Cette vertu de l'Espérance a pu être traduite par l'espérance de la vie éternelle après la mort (dans l'approche de négation du vivant qui a pu prédominé dans la religion officielle chrétienne). Or, la filiation prométhéenne nous enseigne que c'est un don qui fait constamment irruption dans notre vie présente pour nous sauver de nous-même.
La carte de L'Étoile pourrait représenter la jeune femme Elpis / Spes : une constante, un ancrage, une source éternelle, un goût d'absolu, face aux aléas de l'existence limitée par la mort.
(Elle pourrait aussi représenter Eos, l'Aurore, l'aube, le nouveau jour toujours menacé, la renaissance, mais c'est une autre histoire que je raconterai peut-être une autre fois. Toutes ces jeunes filles prennent leur source dans des représentations cosmogoniques indo-européennes, que l'on retrouve dans les contes et les mythes païens).
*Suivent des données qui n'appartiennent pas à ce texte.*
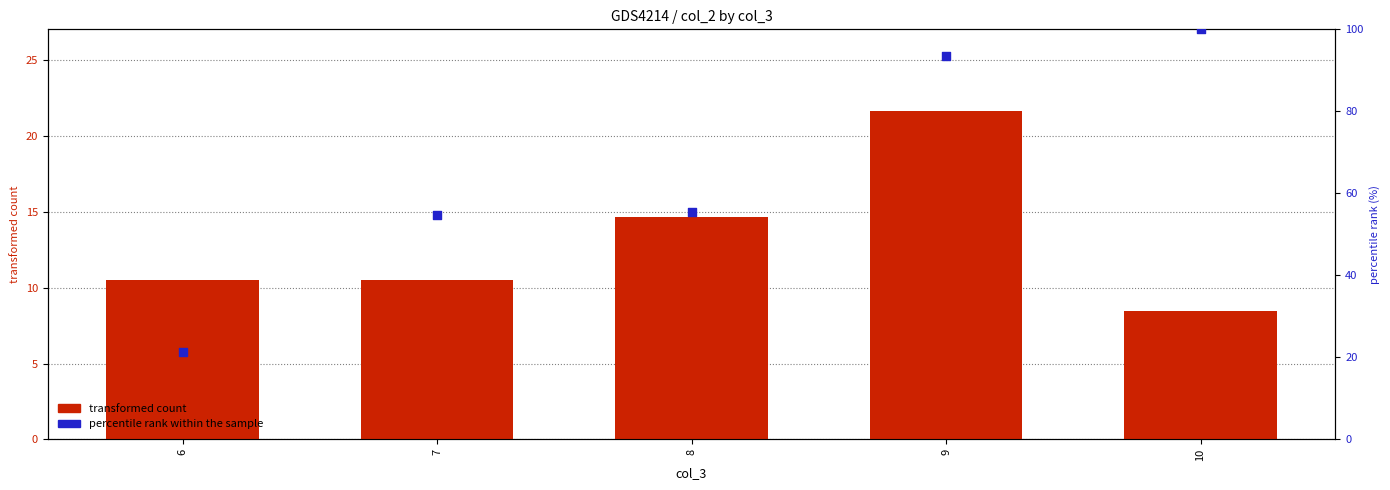

At how many categories does at least one series exceed 41?

4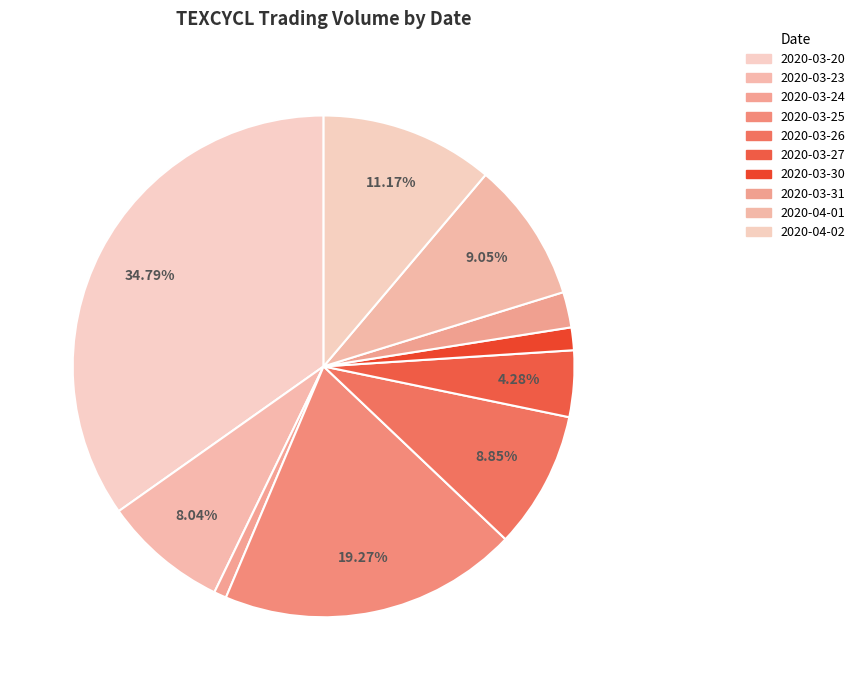

To the nearest percent, what is the average slice percentage?

10%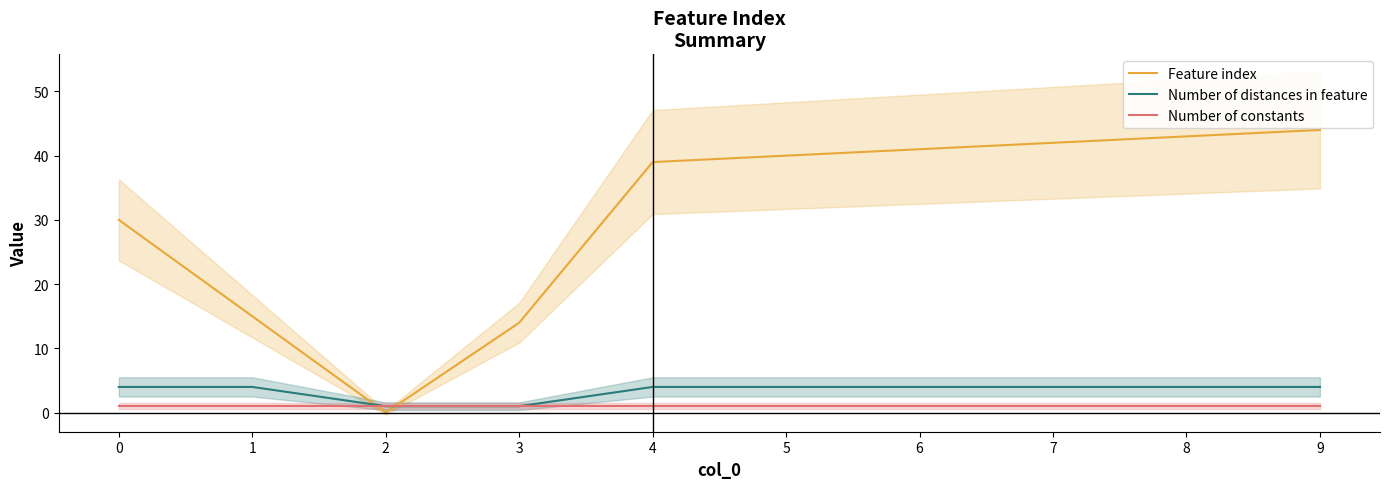

True or false: Feature index and Number of distances in feature cross at least once.

True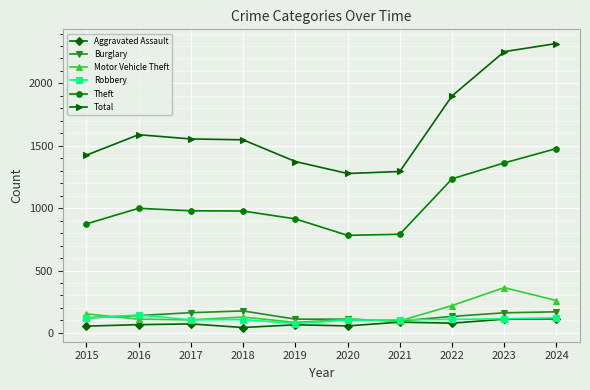

What is the difference between the highest and lowest values at 2017?

1483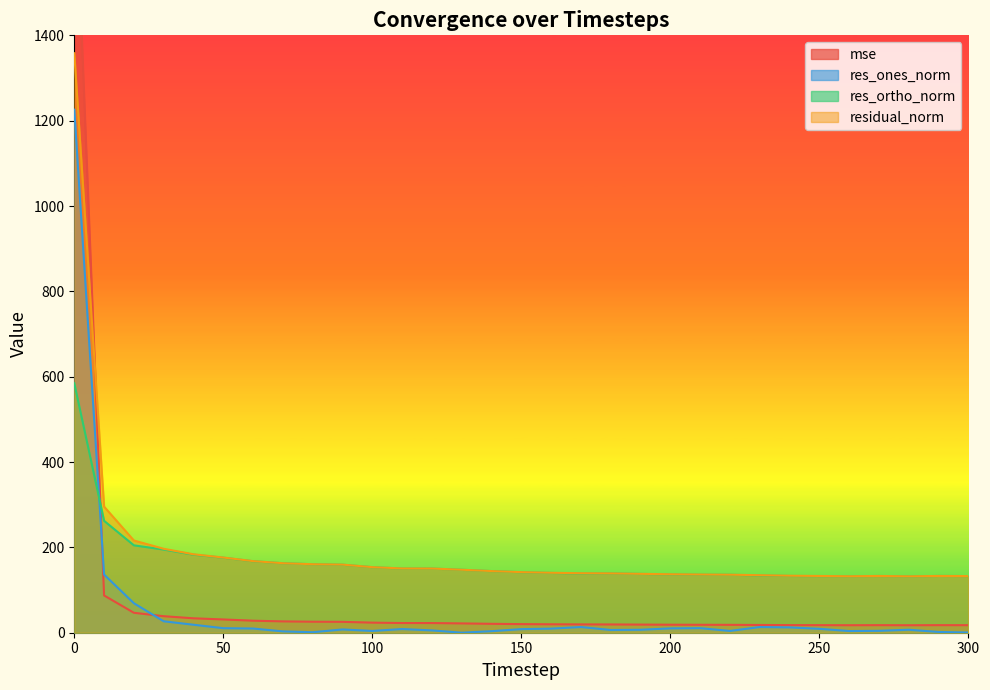

What is the difference between the highest and lowest values at 30?

169.9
La jeune femme de l'Étoile serait un goût remémoré du nectar des dieux offrant immortalité et jeunesse éternelle, faisant intrusion dans cette condition humaine présente de nudité et de vulnérabilité. Elle donnerait aux êtres humains terrestres, incarnés, la force de leur rébellion contre leur enchaînement.